Methodik: In der Studie werden zwei Perspektiven verglichen: Wir befragten zum einen mittels episodischer Leitfaden-Interviews N=35 Migranten (Alter: 17-40 Jahre) aus verschiedenen russischsprachigen Ländern. Die Studienteilnehmer befinden sich in unterschiedlichen Stadien der Nutzung von Hilfeangeboten. Die erhobenen Daten werden fallspezifisch kategorisiert und fallübergreifend typisiert. Die Interviews mit den Migranten laufen noch, die Datenauswertung ist daher noch nicht abgeschlossen. Schließlich haben wir in unsere Studie sektorübergreifend N=33 Mitarbeiter des medizinischen und psychosozialen Versorgungssystems sowie weiterer sozialer Settings in Experteninterviews befragt. Die Auswertung dieser Interviews erfolgt mittels Thematischem Kodieren.
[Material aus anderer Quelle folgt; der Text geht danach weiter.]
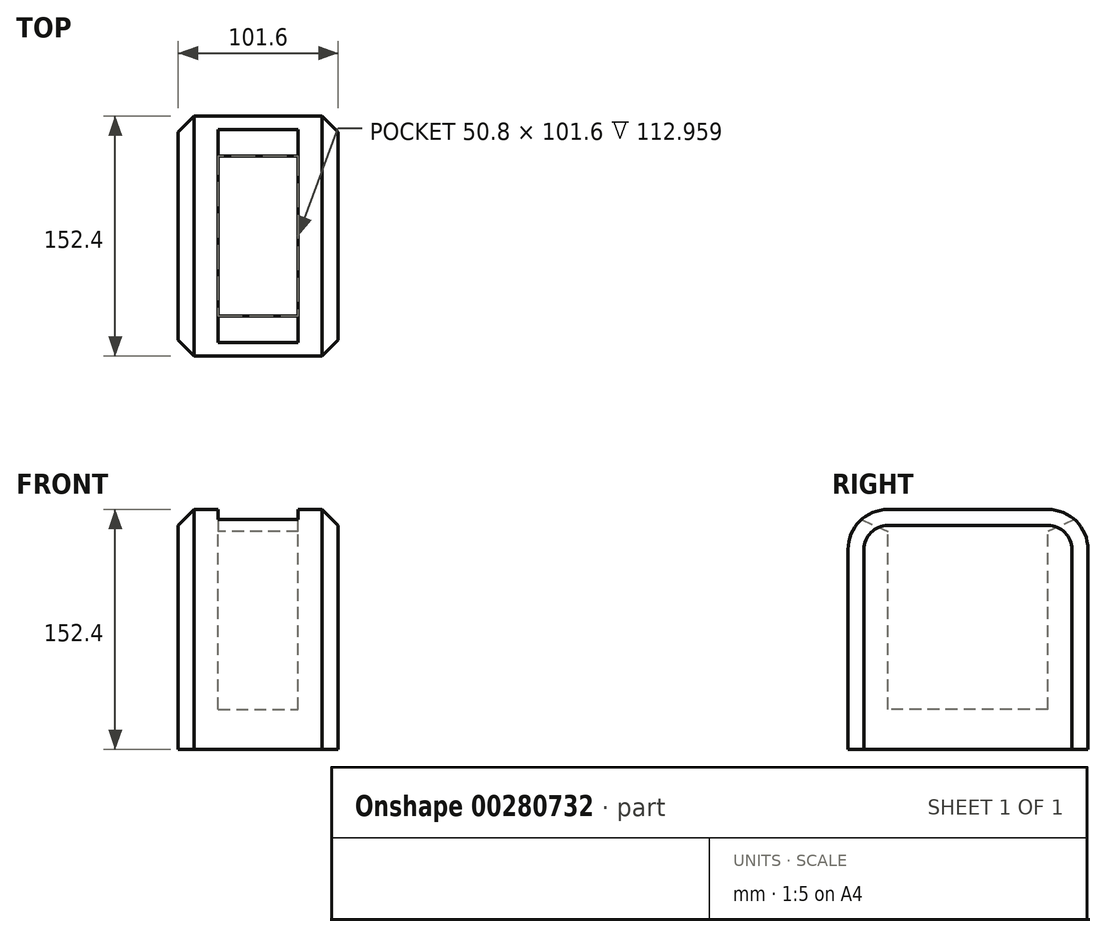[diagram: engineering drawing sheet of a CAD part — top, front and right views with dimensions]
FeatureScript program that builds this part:
annotation { "Feature Type Name" : "Feature", "Feature Type Description" : "" }
export const myFeature = defineFeature(function(context is Context, id is Id, definition is map)
    precondition{}
    {
        {
            var Q0;
            Q0=qCreatedBy(makeId("Top.planeOp"),FACE);
            var sketch = newSketch(context, id + "F0", { "sketchPlane" : qUnion([Q0])});
            skLineSegment(sketch, "E0.bottom", {"start": v(-1.58, -2.21) * mm, "end": v(100.02, -2.21) * mm});
            skLineSegment(sketch, "E0.top", {"start": v(-1.58, 150.19) * mm, "end": v(100.02, 150.19) * mm});
            skLineSegment(sketch, "E0.left", {"start": v(-1.58, -2.21) * mm, "end": v(-1.58, 150.19) * mm});
            skLineSegment(sketch, "E0.right", {"start": v(100.02, -2.21) * mm, "end": v(100.02, 150.19) * mm});
            skSolve(sketch);
        }
        {
            var Q0;
            Q0=makeQuery(id+"F0.imprint","IMPRINT",FACE,{"disambiguationData":[TD([[makeQuery(id+"F0.imprint","IMPRINT",EDGE,{"derivedFrom":sQuery(id+"F0.wireOp",EDGE,"E0.bottom")}),1.0]])]});
            extrude(context, id + "F1", {"entities" : qUnion([Q0]), "depth" : 152.4 * mm});
        }
        {
            var Q0;
            Q0=makeQuery(id+"F1.opExtrude","CAP_FACE",FACE,{"disambiguationData":[OSD([sQuery(id+"F0.wireOp",EDGE,"E0.bottom"),sQuery(id+"F0.wireOp",EDGE,"E0.top"),sQuery(id+"F0.wireOp",EDGE,"E0.left"),sQuery(id+"F0.wireOp",EDGE,"E0.right")])],"isStart":false});
            var sketch = newSketch(context, id + "F2", { "sketchPlane" : qUnion([Q0])});
            skLineSegment(sketch, "E1.bottom", {"start": v(23.82, 124.79) * mm, "end": v(74.62, 124.79) * mm});
            skLineSegment(sketch, "E1.top", {"start": v(23.82, 23.19) * mm, "end": v(74.62, 23.19) * mm});
            skLineSegment(sketch, "E1.left", {"start": v(23.82, 124.79) * mm, "end": v(23.82, 23.19) * mm});
            skLineSegment(sketch, "E1.right", {"start": v(74.62, 124.79) * mm, "end": v(74.62, 23.19) * mm});
            skSolve(sketch);
        }
        {
            var Q0;
            Q0=makeQuery(id+"F2.imprint","IMPRINT",FACE,{"disambiguationData":[TD([[makeQuery(id+"F2.imprint","IMPRINT",EDGE,{"derivedFrom":sQuery(id+"F2.wireOp",EDGE,"E1.bottom")}),-1.0]])]});
            extrude(context, id + "F3", {"entities" : qUnion([Q0]), "operationType" : NewBodyOperationType.REMOVE, "oppositeDirection" : true, "depth" : 127 * mm});
        }
        {
            var Q0;
            Q0=makeQuery(id+"F1.opExtrude","CAP_EDGE",EDGE,{"disambiguationData":[OSD([sQuery(id+"F0.wireOp",EDGE,"E0.bottom")])],"isStart":false});
            var Q1;
            Q1=makeQuery(id+"F1.opExtrude","CAP_EDGE",EDGE,{"disambiguationData":[OSD([sQuery(id+"F0.wireOp",EDGE,"E0.top")])],"isStart":false});
            fillet(context, id + "F4", {"entities" : qUnion([Q0, Q1]), "radius" : 25.4 * mm, "tangentPropagation" : true, "allowEdgeOverflow" : false});
        }
        {
            var Q0;
            Q0=makeQuery(id+"F4.opFillet","BLEND_EDGE",EDGE,{"blendedFrom":[makeQuery(id+"F1.opExtrude","CAP_EDGE",EDGE,{"disambiguationData":[OSD([sQuery(id+"F0.wireOp",EDGE,"E0.bottom")])],"isStart":false}),makeQuery(id+"F1.opExtrude","SWEPT_FACE",FACE,{"disambiguationData":[OSD([sQuery(id+"F0.wireOp",EDGE,"E0.right")])]})],"blendedInto":[makeQuery(id+"F1.opExtrude","SWEPT_FACE",FACE,{"disambiguationData":[OSD([sQuery(id+"F0.wireOp",EDGE,"E0.right")])]})]});
            var Q1;
            Q1=makeQuery(id+"F4.opFillet","BLEND_EDGE",EDGE,{"blendedFrom":[makeQuery(id+"F1.opExtrude","CAP_EDGE",EDGE,{"disambiguationData":[OSD([sQuery(id+"F0.wireOp",EDGE,"E0.bottom")])],"isStart":false}),makeQuery(id+"F1.opExtrude","SWEPT_FACE",FACE,{"disambiguationData":[OSD([sQuery(id+"F0.wireOp",EDGE,"E0.left")])]})],"blendedInto":[makeQuery(id+"F1.opExtrude","SWEPT_FACE",FACE,{"disambiguationData":[OSD([sQuery(id+"F0.wireOp",EDGE,"E0.left")])]})]});
            var Q2;
            Q2=makeQuery(id+"F3.boolean.opBoolean","COPY",EDGE,{"derivedFrom":makeQuery(id+"F3.opExtrude","CAP_EDGE",EDGE,{"disambiguationData":[OSD([sQuery(id+"F2.wireOp",EDGE,"E1.left")])],"isStart":true})});
            var Q3;
            Q3=makeQuery(id+"F4.opFillet","BLEND_EDGE",EDGE,{"blendedFrom":[makeQuery(id+"F1.opExtrude","CAP_EDGE",EDGE,{"disambiguationData":[OSD([sQuery(id+"F0.wireOp",EDGE,"E0.top")])],"isStart":false}),makeQuery(id+"F3.boolean.opBoolean","COPY",FACE,{"derivedFrom":makeQuery(id+"F3.opExtrude","SWEPT_FACE",FACE,{"disambiguationData":[OSD([sQuery(id+"F2.wireOp",EDGE,"E1.bottom")])]})})],"blendedInto":[makeQuery(id+"F3.boolean.opBoolean","COPY",FACE,{"derivedFrom":makeQuery(id+"F3.opExtrude","SWEPT_FACE",FACE,{"disambiguationData":[OSD([sQuery(id+"F2.wireOp",EDGE,"E1.bottom")])]})})]});
            var Q4;
            Q4=makeQuery(id+"F3.boolean.opBoolean","COPY",EDGE,{"derivedFrom":makeQuery(id+"F3.opExtrude","CAP_EDGE",EDGE,{"disambiguationData":[OSD([sQuery(id+"F2.wireOp",EDGE,"E1.right")])],"isStart":true})});
            var Q5;
            Q5=makeQuery(id+"F4.opFillet","BLEND_EDGE",EDGE,{"blendedFrom":[makeQuery(id+"F1.opExtrude","CAP_EDGE",EDGE,{"disambiguationData":[OSD([sQuery(id+"F0.wireOp",EDGE,"E0.bottom")])],"isStart":false}),makeQuery(id+"F3.boolean.opBoolean","COPY",FACE,{"derivedFrom":makeQuery(id+"F3.opExtrude","SWEPT_FACE",FACE,{"disambiguationData":[OSD([sQuery(id+"F2.wireOp",EDGE,"E1.top")])]})})],"blendedInto":[makeQuery(id+"F3.boolean.opBoolean","COPY",FACE,{"derivedFrom":makeQuery(id+"F3.opExtrude","SWEPT_FACE",FACE,{"disambiguationData":[OSD([sQuery(id+"F2.wireOp",EDGE,"E1.top")])]})})]});
            chamfer(context, id + "F5", {"entities" : qUnion([Q0, Q1, Q2, Q3, Q4, Q5]), "width" : 10.16 * mm, "tangentPropagation" : true});
        }
    });
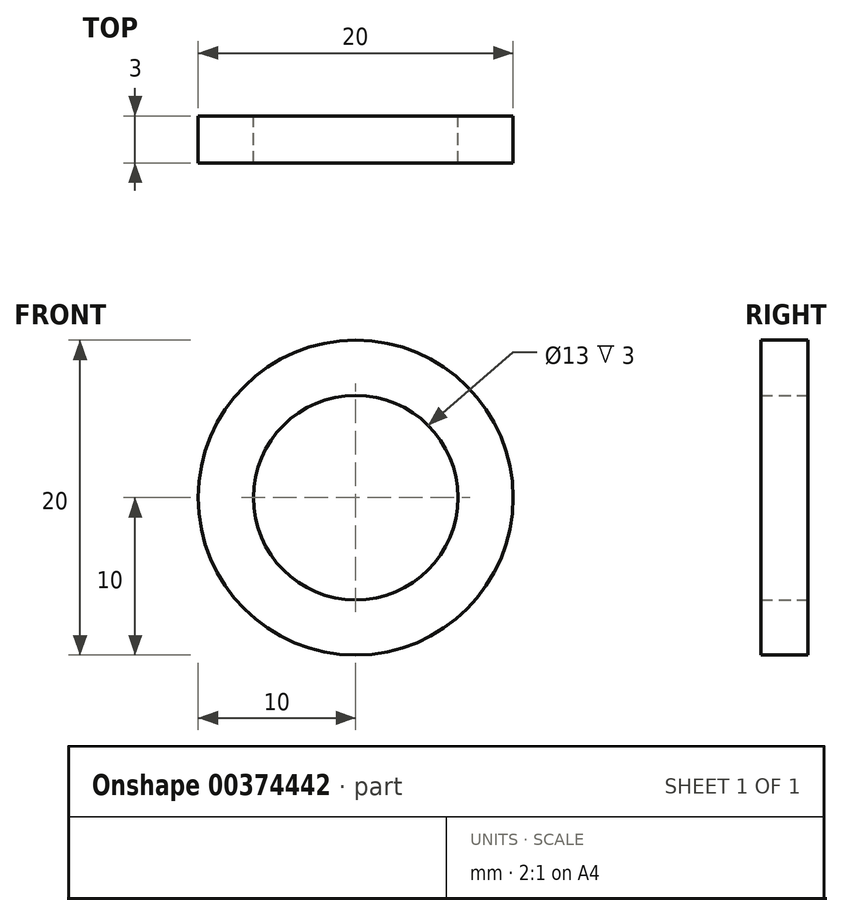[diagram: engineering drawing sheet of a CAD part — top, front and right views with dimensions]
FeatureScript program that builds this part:
annotation { "Feature Type Name" : "Feature", "Feature Type Description" : "" }
export const myFeature = defineFeature(function(context is Context, id is Id, definition is map)
    precondition{}
    {
        {
            var Q0;
            Q0=qCreatedBy(makeId("Front.planeOp"),FACE);
            var sketch = newSketch(context, id + "F0", { "sketchPlane" : qUnion([Q0])});
            skCircle(sketch, "E0", {"center": v(0, 0) * mm, "radius": 6.5 * mm});
            skCircle(sketch, "E1", {"center": v(0, 0) * mm, "radius": 10 * mm});
            skSolve(sketch);
        }
        {
            var Q0;
            Q0 = qSketchRegion(id + "F0", true);
            extrude(context, id + "F1", {"entities" : qUnion([Q0]), "depth" : 3 * mm});
        }
    });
Ergebnisse: Erste Ergebnisse unserer Interviews mit den Migranten verdeutlichen, dass sich implizite Erwartungen an Versorgungsangebote und reale Erfahrungen, die das (weitere) Hilfesuchverhalten leiten, wesentlich auf die zwischenmenschliche Ebene beziehen. Ob die Migranten Versorgungsangebote langfristig annehmen, hängt wesentlich davon ab, ob sie zu ihrem Arzt, Sozialarbeiter oder Therapeuten ein gutes persönliches Verhältnis haben. Dieses wird seinerseits davon beeinflusst, ob die Mitarbeiter des Versorgungssystems in ihren Empfehlungen klar und verbindlich sind. Solche (impliziten) Erwartungen an die Versorgungsanbieter und positive Erlebnisse im Versorgungsprozess werden häufig überlagert durch eher negative Erfahrungen der Migranten, die zum Abbruch der Inanspruchnahme führen. Genannt wird hier die häufig geforderte Selbstreflexivität im Versorgungsgeschehen. Setzt man die Erwartungen und Erfahrungen der Migranten zu den Indikatoren einer guten Versorgung aus Sicht der Mitarbeiter in Bezug, zeigt sich, dass sich diese vor allem an fachlichen Kriterien guter Praxis orientieren. Versorgungsangebote sollen niedrigschwellig und ganzheitlich und kulturell sensibel sein. Dass für viele Migranten vor allem Beziehungsaspekte (mit)entscheidend sind, ob sie Versorgungsangebote annehmen, ist den befragten Experten nur bedingt bewusst.

Diskussion/Schlussfolgerung: Unsere Ergebnis zeigen, dass es gelingen kann, diese schwer erreichbare Zielgruppe in Forschung einzubeziehen, wenn das Untersuchungsdesign offen genug ist. Die Kombination unterschiedlicher methodischer Zugänge zeigt, wie sich die subjektiven Sichten, die Migranten und Mitarbeiter des Versorgungssystems auf eine gute Versorgung haben, unterscheiden. Demnach haben die Migranten häufig andere Prioritäten bei der Nutzung von Versorgung, als die Mitarbeiter dieser Hilfeangebote erwarten. Unsere Studienergebnisse liefern Hinweise für eine zielgruppengerechtere Ausgestaltung von Versorgungsangeboten.